As concerns professional life, I would like to do away with the aspect of sex. What's important here is training, knowledge, ability to argue, prove, and think.

And it doesn't matter whether you're a man or a woman. I think it will became more equal, as in Latvia the percentage of women in the Armed Forces is relatively high at 16%. And our society is not as strict in separating the sexes, concerning the work they do as well.

I think that any of my women colleagues serving here have opportunities to ascend the ladder.

The Commander of the Armed Forces has said that "the first rank of colonel in the history of the Latvian army is a response to those women who still doubt that they would be able to make accomplishments in military service and contribute to the development of Latvia's defense system". Do you think it's important for new recruits to have a predecessor in trying to reach a particular rank?  

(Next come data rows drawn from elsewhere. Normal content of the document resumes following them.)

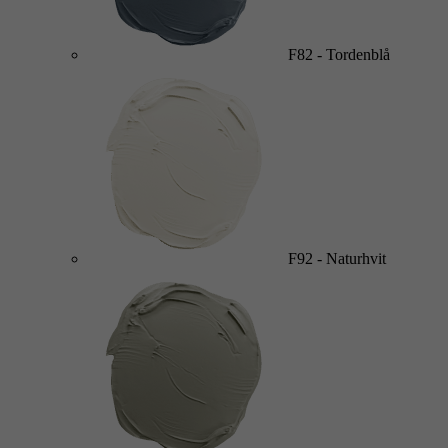
F82
-
Tordenblå
F92
-
Naturhvit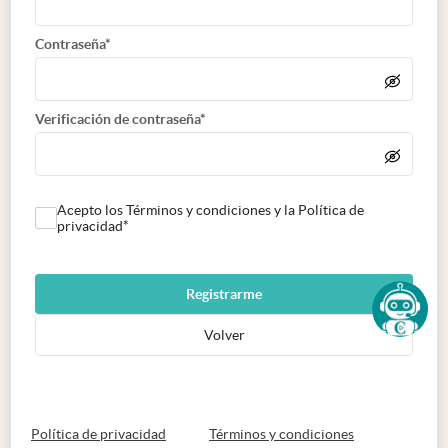
Contraseña*
Verificación de contraseña*
Acepto los Términos y condiciones y la Política de
privacidad*
Registrarme
Volver
abre en nueva pestaña
abre en nueva 
Política de privacidad
Términos y condiciones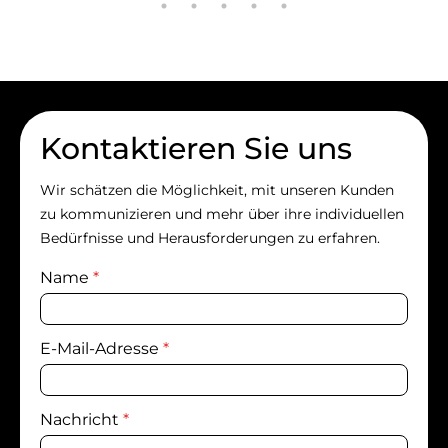
Kontaktieren Sie uns
Wir schätzen die Möglichkeit, mit unseren Kunden
zu kommunizieren und mehr über ihre individuellen
Bedürfnisse und Herausforderungen zu erfahren.
Name
*
E-Mail-Adresse
*
Nachricht
*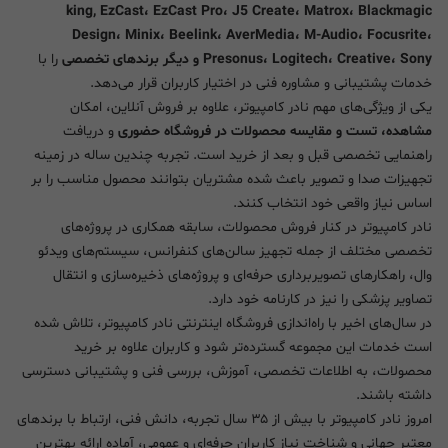
king, EzCast، EzCast Pro، J5 Create، Matrox، Blackmagic
Design، Minix، Beelink، AverMedia، M-Audio، Focusrite،
Presonus، Logitech، Creative، Sony و دیگر برندهای تخصصی
را با
خدمات پشتیبانی و مشاوره فنی در اختیار کاربران قرار می‌دهد.
یکی از ویژگی‌های مهم نادر کامپیوتر، علاوه بر فروش آنلاین، امکان
مشاهده، تست و مقایسه محصولات در فروشگاه حضوری
و دریافت
راهنمایی تخصصی قبل و بعد از خرید است. تجربه چندین ساله در زمینه
تجهیزات صدا و تصویر باعث شده مشتریان بتوانند محصول مناسب را بر
اساس نیاز واقعی خود انتخاب کنند.
نادر کامپیوتر در کنار فروش محصولات، سابقه همکاری در پروژه‌های
تخصصی مختلف از جمله تجهیز سالن‌های کنفرانس، سیستم‌های ویدئو
وال، راهکارهای تصویربرداری حرفه‌ای و پروژه‌های ذخیره‌سازی و انتقال
تصاویر پزشکی را نیز در کارنامه خود دارد.
در سال‌های اخیر با راه‌اندازی فروشگاه اینترنتی نادر کامپیوتر، تلاش شده
است خدمات این مجموعه گسترده‌تر شود و کاربران علاوه بر خرید
محصولات، به اطلاعات تخصصی، آموزش، بررسی فنی و پشتیبانی دسترسی
داشته باشند.
امروز نادر کامپیوتر با بیش از ۳۵ سال تجربه، دانش فنی، ارتباط با برندهای
معتبر جهانی و شناخت نیاز کاربران حرفه‌ای و عمومی، آماده ارائه بهترین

I would be very happy if I could become an example, and that my life-story or current situation could encourage women to join us. We can't promise it's an easy road, but you can't find one anywhere. 

What's your daily life like?

Training is the most difficult time of all, especially if you choose to become an officer. The longest time I spent training was a year away from home. Indeed, it's emotionally difficult then and you're torn away from your family. But you can overcome this, and afterwards the satisfaction that I was able to do it is even greater.

The military environment is very dynamic, but that's a good thing as it prevents you from growing too comfortable. You have to muster up on the inside, and you have to follow what's new. If you have subordinates you have to be able to both ask them to do their job and be responsible for them. Spending a lot of time in this environment, you start learning what you want from yourself and the others.  

After becoming a colonel, has anything changed in the uniform you wear every day? 

The uniform is a frame that sort of makes me muster up, as when I don my uniform I have this complete feeling of being a soldier. In the eyes of the public, too, the uniform symbolizes the army and singles out me as one of its representatives. But my military rank is evidenced by the stripes that have the diamond shape that's recognizable in the military. Now I have a colonel's shape that testifies to my experience and the practice I've underwent.

What qualities should a person have aside from the official requirements and norms needed to become colonel? What has helped you arrive to where you are now?

The main thing to have is complete responsibility about oneself, one's actions and one's decisions – which you also have to be able to justify.

And if you have a such-like mental framework, you can get to this level. The rank of colonel marks the framework and the responsibility you acknowledge every day. The responsibility can even work to bring you yourself back to your senses at times when it's hard, when you want to whine and leave this situation for good.